About this exercise
Would you retype the whole listing verbatim, keeping pictures out of it?
───── Data for this exercise
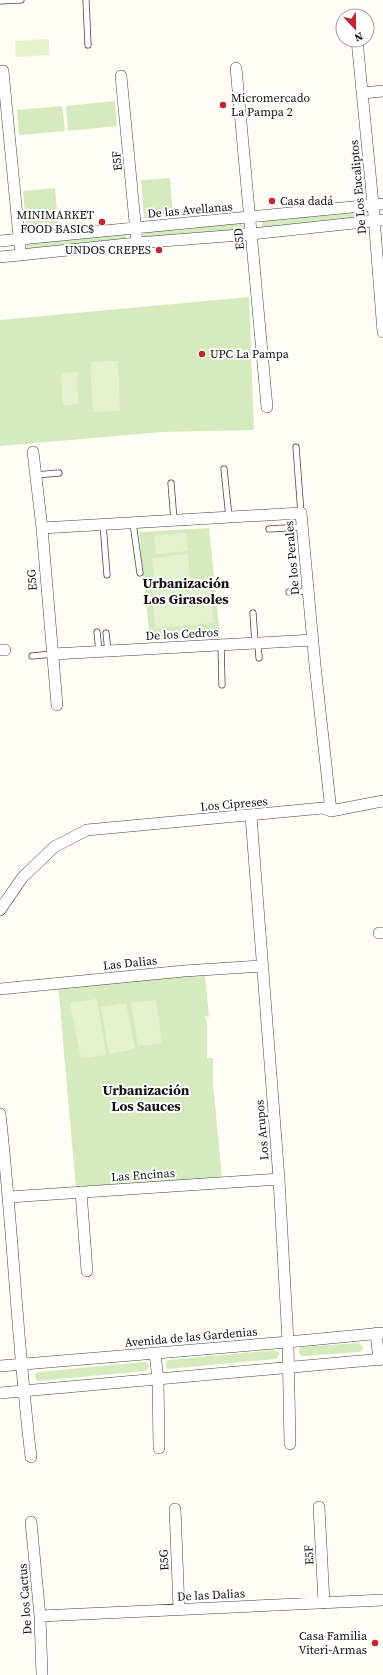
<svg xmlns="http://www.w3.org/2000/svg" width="383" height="1675" viewBox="0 0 383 1675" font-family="'Source Serif 4',serif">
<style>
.green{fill:#d5ebbd}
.pitch{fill:#e6f2cf}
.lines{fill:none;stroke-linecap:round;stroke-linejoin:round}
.service-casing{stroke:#444;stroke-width:7}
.minor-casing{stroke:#444;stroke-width:12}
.service{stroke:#fff;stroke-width:5.5}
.minor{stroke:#fff;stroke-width:11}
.poi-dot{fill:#c4262e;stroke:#fff;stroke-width:1.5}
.labels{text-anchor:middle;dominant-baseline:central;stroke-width:4;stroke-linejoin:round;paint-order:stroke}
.poi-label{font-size:12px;fill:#111;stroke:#fff;text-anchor:start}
.street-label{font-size:12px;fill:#111;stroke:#fff}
.quarter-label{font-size:14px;font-weight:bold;fill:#111;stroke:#fff}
</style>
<rect width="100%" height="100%" fill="#fffdf5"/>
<path class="green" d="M115,101l2,25 -49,5 -2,-25z
M62,106l3,25 -46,4 -2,-25z
M170,178l3,38 -29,2 -3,-38z
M55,188l3,38 -29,3 -3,-3 -3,-35z
M359,210l2,3v4l-98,11 -2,-2 2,-5z
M239,223l4,2 1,4 -2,2 -98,6v-5z
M126,234v5l-97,11 -3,-3 1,-4z
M249,297l5,133 -91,2 -163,14v-126z
M209,528l11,107 -70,6 -11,-109z
M205,976l4,41 -4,-1 2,8v34h6v26l9,95 -146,9 -18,-204z
M358,1343l5,3v3l-3,3 -58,4 -3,-3v-4l3,-2z
M274,1350l3,1 3,3 -4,5 -108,10 -3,-3 1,-4 2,-2z
M144,1362h3l2,4 -2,4 -3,1 -106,10 -3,-3v-3l3,-3z"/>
<path class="pitch" d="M49,39v16l-33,2 -1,-16z
M118,361l2,50 -27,1 -3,-50z
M77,372l1,32 -15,1 -2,-32z
M186,533l2,18 -32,3 -2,-18z
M188,554l2,25 -35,4 -3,-25z
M209,580l5,43 -59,5 -3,-44z
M97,999l9,56 -25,3 -11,-55z
M156,1000l6,43 -24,3 -7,-43z
M126,1003l9,46 -26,5 -8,-47z"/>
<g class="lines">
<g class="service-casing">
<path id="service" d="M86,0l2,45
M0,1l21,-1
M296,447l5,66
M224,469l5,48
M35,475l24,-2
M171,483l3,37
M133,523l7,50
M103,524l4,51
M269,529l33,-2
M289,592l19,-1
M253,613l2,30
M97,632l2,19
M106,633l2,18
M258,643l1,15
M221,645l1,40
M32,656l21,-2"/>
</g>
<g class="minor-casing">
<path id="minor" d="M357,40l16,164 10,128
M236,68l31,339
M3,71l17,176
M121,76l16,167
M363,93l20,-2
M0,241l383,-37
M0,257l137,-14 115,-9 131,-14
M33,452l9,76 15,177
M42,528l259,-15 14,152 16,146
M0,650h5
M53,654l260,-14
M251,816l28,363 9,163 2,102
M0,910l22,-32 32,-31 33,-17 236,-22 8,3 52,-10
M379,933h4
M0,989l184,-18 78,-5
M0,1114c13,114 17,229 31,343
M81,1192l6,79
M9,1197l270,-18
M376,1333l3,27
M155,1353l3,27 1,68
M0,1366l288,-24 95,-9
M0,1393l383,-34
M319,1507l5,96
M175,1509l4,100
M31,1522l9,94 2,59
M40,1616l343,-16"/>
</g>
<use href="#service" class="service"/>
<use href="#minor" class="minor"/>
</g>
<g class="poi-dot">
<circle cx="223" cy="105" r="4"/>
<circle cx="272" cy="201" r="4"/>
<circle cx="102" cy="222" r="4"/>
<circle cx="159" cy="250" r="4"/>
<circle cx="202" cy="354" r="4"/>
<circle cx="375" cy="1643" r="4"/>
</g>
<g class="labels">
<g class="poi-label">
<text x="231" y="98">Micromercado<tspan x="231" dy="14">La Pampa 2</tspan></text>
<text x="280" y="201">Casa dadá</text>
<text x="94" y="215" text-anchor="end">MINIMARKET<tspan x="94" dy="14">FOOD BASIC$</tspan></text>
<text x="151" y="250" text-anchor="end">UNDOS CREPES</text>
<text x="210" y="354">UPC La Pampa</text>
<text x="367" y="1636" text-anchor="end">Casa Familia<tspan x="367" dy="14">Viteri-Armas</tspan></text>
</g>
<g class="street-label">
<text transform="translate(117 161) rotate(-96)">E5F</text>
<text transform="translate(358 187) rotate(-95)">De Los Eucaliptos</text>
<text transform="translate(190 210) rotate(-5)">De las Avellanas</text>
<text transform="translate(239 239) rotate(-95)">E5D</text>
<text transform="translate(292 558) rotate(-95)">De los Perales</text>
<text transform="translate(32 580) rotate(-94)">E5G</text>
<text transform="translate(182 634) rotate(-3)">De los Cedros</text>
<text transform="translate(234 804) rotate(-5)">Los Cipreses</text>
<text transform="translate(130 963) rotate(-6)">Las Dalias</text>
<text transform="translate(262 1130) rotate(-95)">Los Arupos</text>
<text transform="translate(143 1175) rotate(-4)">Las Encinas</text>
<text transform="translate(191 1337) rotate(-5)">Avenida de las Gardenias</text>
<text transform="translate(309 1555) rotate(-93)">E5F</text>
<text transform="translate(164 1560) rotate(-93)">E5G</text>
<text transform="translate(211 1595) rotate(-3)">De las Dalias</text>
<text transform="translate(25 1599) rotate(-94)">De los Cactus</text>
</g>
<g class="quarter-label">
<text x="186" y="583">Urbanización<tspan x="186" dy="16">Los Girasoles</tspan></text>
<text x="146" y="1090">Urbanización<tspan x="146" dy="16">Los Sauces</tspan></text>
</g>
</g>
<g transform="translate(355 28) rotate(158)"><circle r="19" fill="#ffffff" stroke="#a0a0a0"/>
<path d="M0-3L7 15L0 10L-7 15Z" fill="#c4262e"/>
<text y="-6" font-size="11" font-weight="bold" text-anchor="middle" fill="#111111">N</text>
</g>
</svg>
──────────
Solution to the exercise
<svg xmlns="http://www.w3.org/2000/svg" width="383" height="1675" viewBox="0 0 383 1675" font-family="'Source Serif 4',serif">
<style>
.green{fill:#d5ebbd}
.pitch{fill:#e6f2cf}
.lines{fill:none;stroke-linecap:round;stroke-linejoin:round}
.service-casing{stroke:#444;stroke-width:7}
.minor-casing{stroke:#444;stroke-width:12}
.service{stroke:#fff;stroke-width:5.5}
.minor{stroke:#fff;stroke-width:11}
.poi-dot{fill:#c4262e;stroke:#fff;stroke-width:1.5}
.labels{text-anchor:middle;dominant-baseline:central;stroke-width:4;stroke-linejoin:round;paint-order:stroke}
.poi-label{font-size:12px;fill:#111;stroke:#fff;text-anchor:start}
.street-label{font-size:12px;fill:#111;stroke:#fff}
.quarter-label{font-size:14px;font-weight:bold;fill:#111;stroke:#fff}
</style>
<rect width="100%" height="100%" fill="#fffdf5"/>
<path class="green" d="M115,101l2,25 -49,5 -2,-25z
M62,106l3,25 -46,4 -2,-25z
M170,178l3,38 -29,2 -3,-38z
M55,188l3,38 -29,3 -3,-3 -3,-35z
M359,210l2,3v4l-98,11 -2,-2 2,-5z
M239,223l4,2 1,4 -2,2 -98,6v-5z
M126,234v5l-97,11 -3,-3 1,-4z
M249,297l5,133 -91,2 -163,14v-126z
M209,528l11,107 -70,6 -11,-109z
M205,976l4,41 -4,-1 2,8v34h6v26l9,95 -146,9 -18,-204z
M358,1343l5,3v3l-3,3 -58,4 -3,-3v-4l3,-2z
M274,1350l3,1 3,3 -4,5 -108,10 -3,-3 1,-4 2,-2z
M144,1362h3l2,4 -2,4 -3,1 -106,10 -3,-3v-3l3,-3z"/>
<path class="pitch" d="M49,39v16l-33,2 -1,-16z
M118,361l2,50 -27,1 -3,-50z
M77,372l1,32 -15,1 -2,-32z
M186,533l2,18 -32,3 -2,-18z
M188,554l2,25 -35,4 -3,-25z
M209,580l5,43 -59,5 -3,-44z
M97,999l9,56 -25,3 -11,-55z
M156,1000l6,43 -24,3 -7,-43z
M126,1003l9,46 -26,5 -8,-47z"/>
<g class="lines">
<g class="service-casing">
<path id="service" d="M86,0l2,45
M0,1l21,-1
M296,447l5,66
M224,469l5,48
M35,475l24,-2
M171,483l3,37
M133,523l7,50
M103,524l4,51
M269,529l33,-2
M289,592l19,-1
M253,613l2,30
M97,632l2,19
M106,633l2,18
M258,643l1,15
M221,645l1,40
M32,656l21,-2"/>
</g>
<g class="minor-casing">
<path id="minor" d="M357,40l16,164 10,128
M236,68l31,339
M3,71l17,176
M121,76l16,167
M363,93l20,-2
M0,241l383,-37
M0,257l137,-14 115,-9 131,-14
M33,452l9,76 15,177
M42,528l259,-15 14,152 16,146
M0,650h5
M53,654l260,-14
M251,816l28,363 9,163 2,102
M0,910l22,-32 32,-31 33,-17 236,-22 8,3 52,-10
M379,933h4
M0,989l184,-18 78,-5
M0,1114c13,114 17,229 31,343
M81,1192l6,79
M9,1197l270,-18
M376,1333l3,27
M155,1353l3,27 1,68
M0,1366l288,-24 95,-9
M0,1393l383,-34
M319,1507l5,96
M175,1509l4,100
M31,1522l9,94 2,59
M40,1616l343,-16"/>
</g>
<use href="#service" class="service"/>
<use href="#minor" class="minor"/>
</g>
<g class="poi-dot">
<circle cx="223" cy="105" r="4"/>
<circle cx="272" cy="201" r="4"/>
<circle cx="102" cy="222" r="4"/>
<circle cx="159" cy="250" r="4"/>
<circle cx="202" cy="354" r="4"/>
<circle cx="375" cy="1643" r="4"/>
</g>
<g class="labels">
<g class="poi-label">
<text x="231" y="98">Micromercado<tspan x="231" dy="14">La Pampa 2</tspan></text>
<text x="280" y="201">Casa dadá</text>
<text x="94" y="215" text-anchor="end">MINIMARKET<tspan x="94" dy="14">FOOD BASIC$</tspan></text>
<text x="151" y="250" text-anchor="end">UNDOS CREPES</text>
<text x="210" y="354">UPC La Pampa</text>
<text x="367" y="1636" text-anchor="end">Casa Familia<tspan x="367" dy="14">Viteri-Armas</tspan></text>
</g>
<g class="street-label">
<text transform="translate(117 161) rotate(-96)">E5F</text>
<text transform="translate(358 187) rotate(-95)">De Los Eucaliptos</text>
<text transform="translate(190 210) rotate(-5)">De las Avellanas</text>
<text transform="translate(239 239) rotate(-95)">E5D</text>
<text transform="translate(292 558) rotate(-95)">De los Perales</text>
<text transform="translate(32 580) rotate(-94)">E5G</text>
<text transform="translate(182 634) rotate(-3)">De los Cedros</text>
<text transform="translate(234 804) rotate(-5)">Los Cipreses</text>
<text transform="translate(130 963) rotate(-6)">Las Dalias</text>
<text transform="translate(262 1130) rotate(-95)">Los Arupos</text>
<text transform="translate(143 1175) rotate(-4)">Las Encinas</text>
<text transform="translate(191 1337) rotate(-5)">Avenida de las Gardenias</text>
<text transform="translate(309 1555) rotate(-93)">E5F</text>
<text transform="translate(164 1560) rotate(-93)">E5G</text>
<text transform="translate(211 1595) rotate(-3)">De las Dalias</text>
<text transform="translate(25 1599) rotate(-94)">De los Cactus</text>
</g>
<g class="quarter-label">
<text x="186" y="583">Urbanización<tspan x="186" dy="16">Los Girasoles</tspan></text>
<text x="146" y="1090">Urbanización<tspan x="146" dy="16">Los Sauces</tspan></text>
</g>
</g>
<g transform="translate(355 28) rotate(158)"><circle r="19" fill="#ffffff" stroke="#a0a0a0"/>
<path d="M0-3L7 15L0 10L-7 15Z" fill="#c4262e"/>
<text y="-6" font-size="11" font-weight="bold" text-anchor="middle" fill="#111111">N</text>
</g>
</svg>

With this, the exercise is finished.